To do Taylor’s expansion of the function \(\mathrm{e}^x\), we start with its definition

$$ \left(\mathrm{e}^x\right)^\prime=\frac{\text{d}}{\text{d}y}\mathrm{e}^x=\mathrm{e}^x $$

Taylor expansion of \(\mathrm{e}^x\) at \(a=0\) using \(\mathrm{e}^x=\left(\mathrm{e}^x\right)^{\prime}=\left(\mathrm{e}^x\right)^{\prime\prime}=\ldots=\left(\mathrm{e}^x\right)^{(n)}\) and \(\mathrm{e}^0=1\)

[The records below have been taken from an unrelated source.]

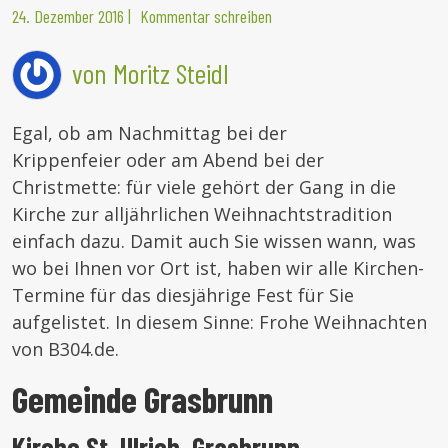
24. Dezember 2016
|
Kommentar schreiben
von Moritz Steidl
Egal, ob am Nachmittag bei der
Krippenfeier oder am Abend bei der
Christmette: für viele gehört der Gang in die
Kirche zur alljährlichen Weihnachtstradition
einfach dazu. Damit auch Sie wissen wann, was
wo bei Ihnen vor Ort ist, haben wir alle Kirchen-
Termine für das diesjährige Fest für Sie
aufgelistet. In diesem Sinne: Frohe Weihnachten
von B304.de.
Gemeinde Grasbrunn
Kirche St. Ulrich, Grasbrunn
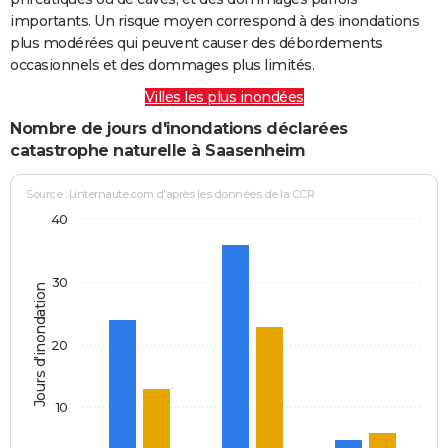
importants. Un risque moyen correspond à des inondations
plus modérées qui peuvent causer des débordements
occasionnels et des dommages plus limités.
Villes les plus inondées
Nombre de jours d'inondations déclarées
catastrophe naturelle à Saasenheim
Source : Linternaute.com d'après les données de la CCR
40
30
Jours d'inondation
20
10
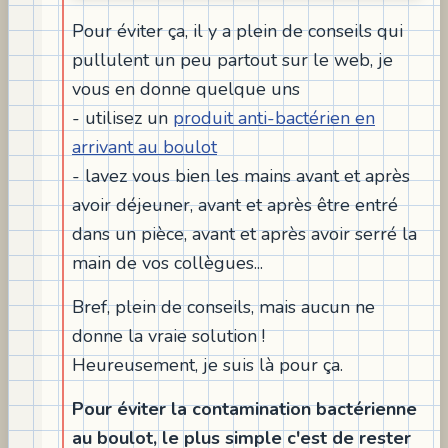
Pour éviter ça, il y a plein de conseils qui
pullulent un peu partout sur le web, je
vous en donne quelque uns
- utilisez un
produit anti-bactérien en
arrivant au boulot
- lavez vous bien les mains avant et après
avoir déjeuner, avant et après être entré
dans un pièce, avant et après avoir serré la
main de vos collègues...
Bref, plein de conseils, mais aucun ne
donne la vraie solution !
Heureusement, je suis là pour ça.
Pour éviter la contamination bactérienne
au boulot, le plus simple c'est de rester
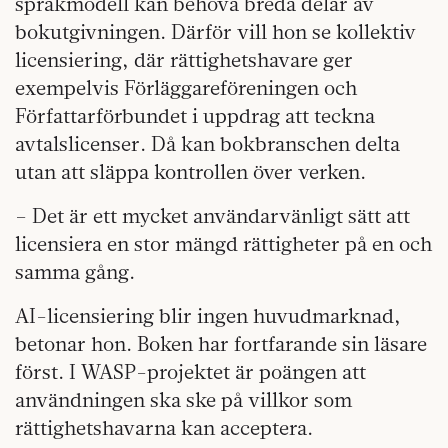
språkmodell kan behöva breda delar av
bokutgivningen. Därför vill hon se kollektiv
licensiering, där rättighetshavare ger
exempelvis Förläggareföreningen och
Författarförbundet i uppdrag att teckna
avtalslicenser. Då kan bokbranschen delta
utan att släppa kontrollen över verken.
– Det är ett mycket användarvänligt sätt att
licensiera en stor mängd rättigheter på en och
samma gång.
AI-licensiering blir ingen huvudmarknad,
betonar hon. Boken har fortfarande sin läsare
först. I WASP-projektet är poängen att
användningen ska ske på villkor som
rättighetshavarna kan acceptera.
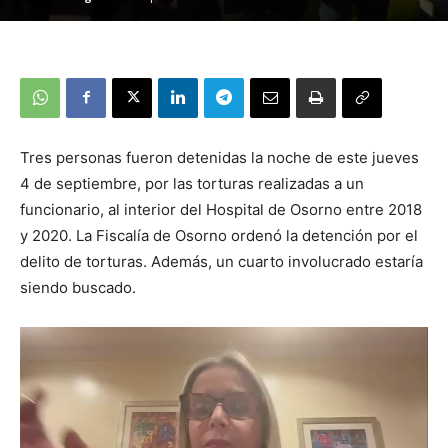
Tres personas fueron detenidas la noche de este jueves
4 de septiembre, por las torturas realizadas a un
funcionario, al interior del Hospital de Osorno entre 2018
y 2020. La Fiscalía de Osorno ordenó la detención por el
delito de torturas. Además, un cuarto involucrado estaría
siendo buscado.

$$ \begin{align} \mathrm{e}^x(x)&=\frac{\mathrm{e}^0}{0!}+\frac{\mathrm{e}^0}{1!}x+\frac{\mathrm{e}^0}{2!}x^2+\frac{\mathrm{e}^0}{3!}x^3+\ldots\nonumber\\ &=\frac{1}{0!}+\frac{x}{1!}+\frac{x^2}{2!}+\frac{x^3}{3!}+\ldots \end{align} $$


$$ \mathrm{e}^x = \sum_{n=0}^{\infty}\frac{x^n}{n!} $$

Therefore, the constant \(\mathrm{e}=\mathrm{e}^1\) is

$$ \shaded{ \mathrm{e}=\sum_{n=0}^{\infty}\frac{1}{n!} } \approx 2.71828 $$


Another common power series arises from the Taylor expansion of \(\sin(x)\) at \(x=0\). To expand this, we need to examine the nth derivative of \(sin(x)\) at \(x=0\)

$$ sin^{(n)}(0) = \begin{cases} 0 & n\bmod4=0\\ 1 & n\bmod4=1\\ 0 & n\bmod4=2\\ -1 & n\bmod4=-1 \end{cases} $$


$$ \sin(x) = \sum_{n=0}^\infty \frac{(-1)^n}{(2n+1)!}x^{2n+1}=x-\frac{x^3}{3!}+\frac{x^5}{5!}-\frac{x^7}{7!}+\ldots $$